Vision system guides robotic starfish assassin
Featuring a 3D camera and a pair of machine vision cameras, the RangerBot underwater autonomous robot is designed to locate coral-harming crown-of-thorns starfish and deliver fatal injections to protect the Great Barrier Reef.
RangerBot, an autonomous underwater vision-guided robot developed by the Queensland University of Technology (QUT; Brisbane, Queensland, Australia; www.qut.edu) in conjunction with Google (Mountain View, CA, USA; www.google.com) and the Great Barrier Reef Foundation (www.barrierreef.org), will soon be deployed into the waters near the Great Barrier Reef for purposes of monitoring and protecting its health.
Initially developed as “COTSbot” by QUT, the RangerBot autonomous robot won the 2016 Google Impact Challenge People’s Choice prize of AUD$750,000, enabling QUT roboticists to develop the technology into a cost-effective alternative to manual reef protection by divers. RangerBot uses a vision system and detection software, which was specified and developed by Professor Matthew Dunbabin and Dr. Feras Dayoub of QUT, to identify and help control the harmful crown-of-thorns starfish, which destroys coral in the Great Barrier Reef.
Figure 1: Queensland University of Technology’s RangerBot is designed to help monitor and protect the Great Barrier Reef by locating and eliminating harmful crown-of-thorns starfish.

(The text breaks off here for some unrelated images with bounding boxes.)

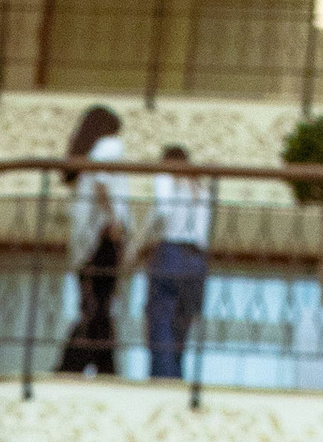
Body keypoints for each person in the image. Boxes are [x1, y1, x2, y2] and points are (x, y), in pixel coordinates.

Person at [55, 101, 128, 377]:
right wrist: (114, 221)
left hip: (85, 241)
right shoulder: (110, 146)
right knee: (98, 306)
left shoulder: (89, 152)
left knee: (95, 305)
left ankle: (102, 368)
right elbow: (102, 182)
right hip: (103, 236)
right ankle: (71, 367)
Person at [139, 142, 213, 381]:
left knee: (160, 322)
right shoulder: (201, 188)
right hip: (197, 261)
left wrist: (142, 243)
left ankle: (163, 380)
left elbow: (163, 210)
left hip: (171, 253)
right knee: (181, 326)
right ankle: (177, 380)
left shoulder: (166, 178)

The robot features a visionsystem based on a twin stereo camera setup looking downward and a single camera looking forward. The down-facing cameras are used for odometry and science tasks (e.g. to detect the starfish), while the front-facing camera is used for general obstacle avoidance.
The downward cameras used were CM3-U3-13S2C-CS Chameleon 3 color cameras from FLIR (Richmond, BC, Canada; www.ptgrey.com), which are 44 mm x 35 mm x 19.5 mm enclosed USB 3.0 cameras that feature Sony’s (Tokyo, Japan; www.sony.com) ICX445 CCD image sensors. The ICX445 is a 1/3” 1.3 MPixel CCD sensor with a 3.75 µm pixel size that can achieve frame rates of 30 fps. The forward camera is a Zed 3D camera from Stereolabs (San Francisco, CA, USA; www.stereolabs.com). The Zed stereo camera features two 1/3” backside-illuminated 4 MPixel image sensors with 2 µm pixel size that can capture HD video at 30 fps.
“We’re thrilled to see RangerBot come to fruition because this project is about giving those looking after our coral reefs the tools they need to protect them,” Great Barrier Reef Foundation Managing Director Anna Marsden said. “Combining the expertise of innovators like Google and QUT, this project is a great example of harnessing technology to benefit the Reef.”
Figure 2: Professor Matthew Dunbabin deploys the vision-guided robot into the waters near the Great Barrier Reef.
Dunbabin noted, however, that the team is experimenting with a number of different types of cameras and that the focus is more on developing the algorithms to process images from these cameras to work reliably in reef environments.
“RangerBot is the world’s first underwater robotic system designed specifically for coral reef environments, using only robot-vision for real-time navigation, obstacle avoidance and complex science missions,” said Dunbabin.
He continued, “RangerBot can stay under water almost three times longer than a human diver, gather more data, and operate in all conditions and at all times of the day or night, including where it may not be safe for a human diver. The robot is fitted with computer vision to ‘see’ where it’s going and avoid obstacles as well as multiple thrusters, so it can move in every direction.”
All image processing is done on-board the robot, and this is performed on a low-power (less than 20W) GPU. The software, according to Dunbabin, is built around the Robotic Operating System (ROS; www.ros.org) and is optimized to exploit the GPU. The detection software —according to Dayoub, who designed it—will continue to learn from its experiences in the field.
“We’ve ‘trained’ RangerBot to detect crown-of-thorns starfish – and only these coral-destroying starfish – in much the same way as people learn to differentiate between various forms of sea life. Using real time computer vision processed on board the robot, RangerBot can identify these deadly starfish with 99.4% accuracy. Once the identification is confirmed, RangerBot can instigate an injection which is fatal for the crown-of-thorns starfish, but doesn’t affect anything else on the reef,” he said.
He continued, “We believe this represents a significant technology leap in both marine robotics and reef protection – the only autonomous, affordable, multi-function solution for effectively detecting and addressing threats to coral reefs.”
“It’s an impressive piece of technology, but RangerBot is also deliberately low cost, to allow production to be scaled up once the next level of operational testing is completed and all the necessary approvals are in place.”
RangerBot’s capabilities have been tested extensively both in the lab and on the Reef, according to QUT. Next steps involve further collaboration with the Great Barrier Reef Marine Park Authority, The Australian Institute of Marine Science, and others on the specific testing, review and approvals necessary to ensure RangerBot is set to take on Reef duty.